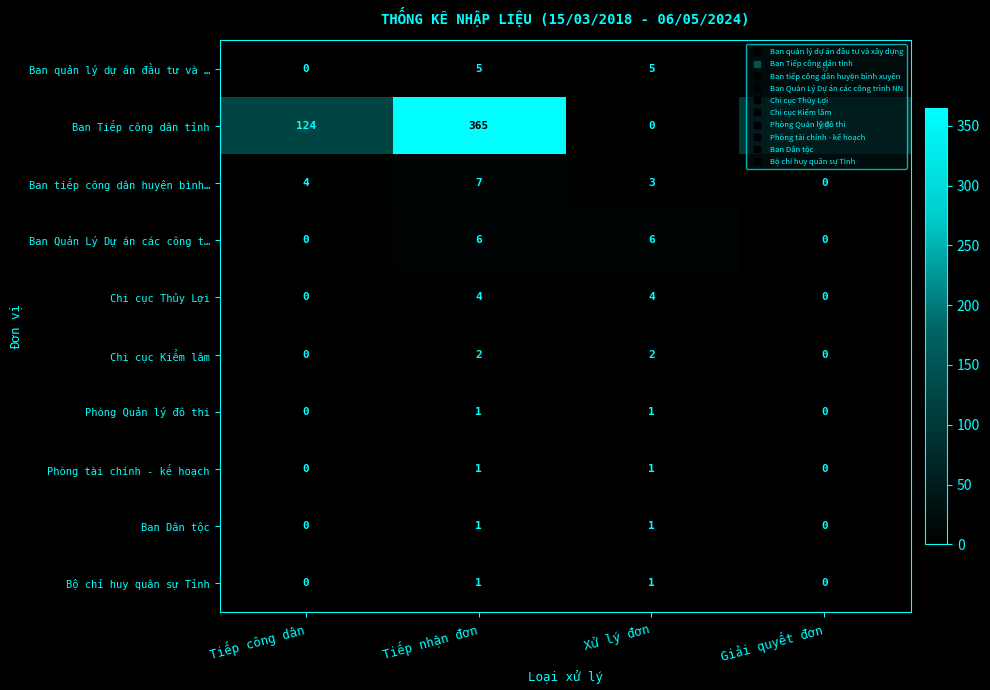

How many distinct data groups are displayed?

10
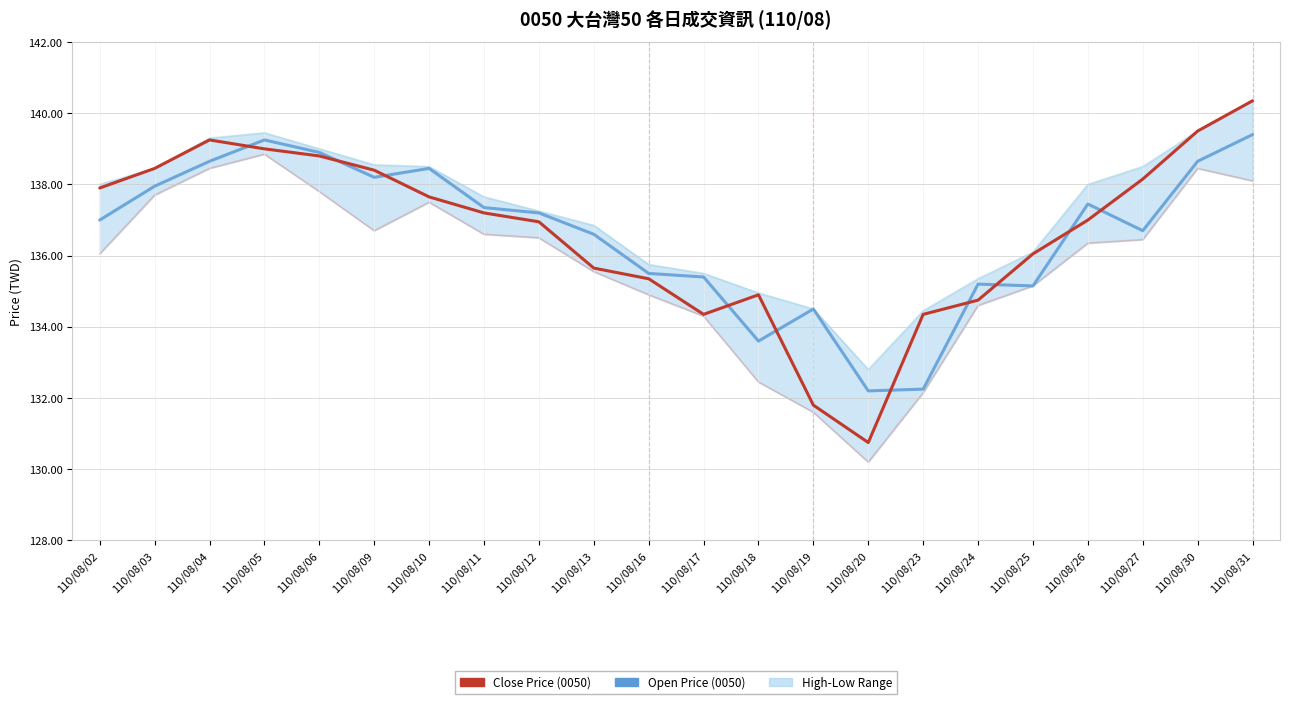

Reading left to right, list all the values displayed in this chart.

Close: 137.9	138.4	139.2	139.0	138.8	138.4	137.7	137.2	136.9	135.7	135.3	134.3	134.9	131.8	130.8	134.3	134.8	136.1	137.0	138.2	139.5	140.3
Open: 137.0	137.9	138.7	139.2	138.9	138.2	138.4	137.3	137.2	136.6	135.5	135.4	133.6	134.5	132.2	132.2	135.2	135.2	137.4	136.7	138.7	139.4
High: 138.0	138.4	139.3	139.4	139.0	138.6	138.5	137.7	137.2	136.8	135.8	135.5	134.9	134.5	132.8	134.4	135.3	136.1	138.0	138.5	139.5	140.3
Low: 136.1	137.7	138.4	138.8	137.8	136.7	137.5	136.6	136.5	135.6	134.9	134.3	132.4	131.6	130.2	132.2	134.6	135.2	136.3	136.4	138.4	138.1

=======

■ **Exercise aim**
Please format every line of the records above as a Markdown table with the columns "Row" and "Line". Number the rows from 1, and leave out blank lines and pictures.

■ **Problem solution**
| Row | Line |
|---|---|
| 1 | How many distinct data groups are displayed? |
| 2 | 10 |
| 3 | Reading left to right, list all the values displayed in this chart. |
| 4 | Close: 137.9	138.4	139.2	139.0	138.8	138.4	137.7	137.2	136.9	135.7	135.3	134.3	134.9	131.8	130.8	134.3	134.8	136.1	137.0	138.2	139.5	140.3 |
| 5 | Open: 137.0	137.9	138.7	139.2	138.9	138.2	138.4	137.3	137.2	136.6	135.5	135.4	133.6	134.5	132.2	132.2	135.2	135.2	137.4	136.7	138.7	139.4 |
| 6 | High: 138.0	138.4	139.3	139.4	139.0	138.6	138.5	137.7	137.2	136.8	135.8	135.5	134.9	134.5	132.8	134.4	135.3	136.1	138.0	138.5	139.5	140.3 |
| 7 | Low: 136.1	137.7	138.4	138.8	137.8	136.7	137.5	136.6	136.5	135.6	134.9	134.3	132.4	131.6	130.2	132.2	134.6	135.2	136.3	136.4	138.4	138.1 |